1. Whether you're making electro-influenced pop, rock, or dance music (á la Felix Da Housecat), full, expressive synthesized sounds are of the utmost importance. When creating your lead sounds, pitch or pulse width modulation can add a human (or at least humanoid) touch. By tying these functions to your MIDI controller's mod wheel, you can add appropriate emphasis when needed in good old 80s fashion.

2. Synth leads can be thickened up by adding more voices or by using unison functions. If your synthesizer has a built-in chorus effect, you may find using this is more efficient than applying a separate chorus plug-in, and could well yield better results. If your lead sound still requires additional beefiness, consider adding another voice tuned to an octave down.

3. Using envelopes can add a lot of character to your tracks. Try employing a filter envelope to create punchy bass sounds, or use a frequency modulation envelope to get harsher, more abstract effects that are perfect for punchy leads.

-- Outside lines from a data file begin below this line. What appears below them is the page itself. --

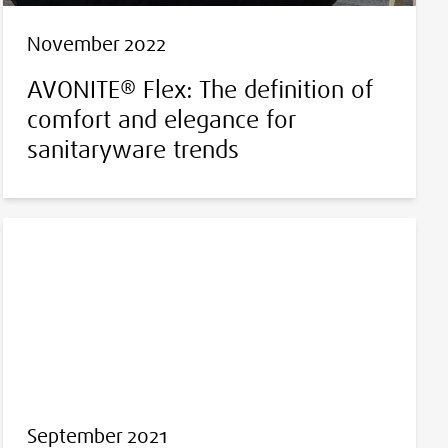
November 2022
AVONITE® Flex: The definition of
comfort and elegance for
sanitaryware trends
September 2021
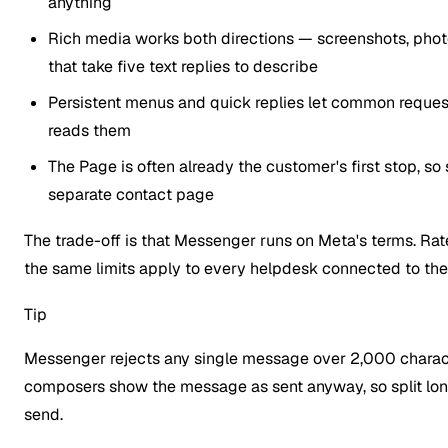
anything
Rich media works both directions — screenshots, pho
that take five text replies to describe
Persistent menus and quick replies let common requests
reads them
The Page is often already the customer's first stop, 
separate contact page
The trade-off is that Messenger runs on Meta's terms. Rate
the same limits apply to every helpdesk connected to the P
Tip
Messenger rejects any single message over 2,000 charact
composers show the message as sent anyway, so split long
send.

4. Many purportedly electronic acts expose their Luddite roots by using the distinctly un-robotic sounds of the guitar. Even if you're no axe hero, you can emulate this behaviour by running your synth through an overdrive plug-in. Saw or pulse waves tend to work best – just apply a bit of chorus, overdrive and delay or reverb and you're good to go.

5. Add that 'stretchy' quality to your saw wave-based basses and leads using a band-reject filter at about 100Hz. Turn up the resonance until it sounds suitably robotic.

6. For tearing synthesized sounds without an all-out rock flavour, use a synth with its own EQ, and turn up some of the bands so that they overload in a pleasant manner. You may find you have to do a bit of experimenting, as different patches require different EQ boosts for optimal effect. In addition, cutting certain bands helps bring out the sound too.

7. For those synthy atmospherics, you can't beat a bit of band-pass filtering. Try taking a regular low-pass filtered bass patch, changing the filter type to band-pass, and adding some delay or reverb. You can also turn up the filter's resonance or alter the decay time of the filter envelope for different effects.

8. Even if your synth doesn't have an arpeggiator, you can still create basic gated riffs using a pulse or square wave to modulate volume or cutoff frequency. This also means that you can use envelope or key-synced LFOs to sweep an effect over a whole passage without it restarting on each note.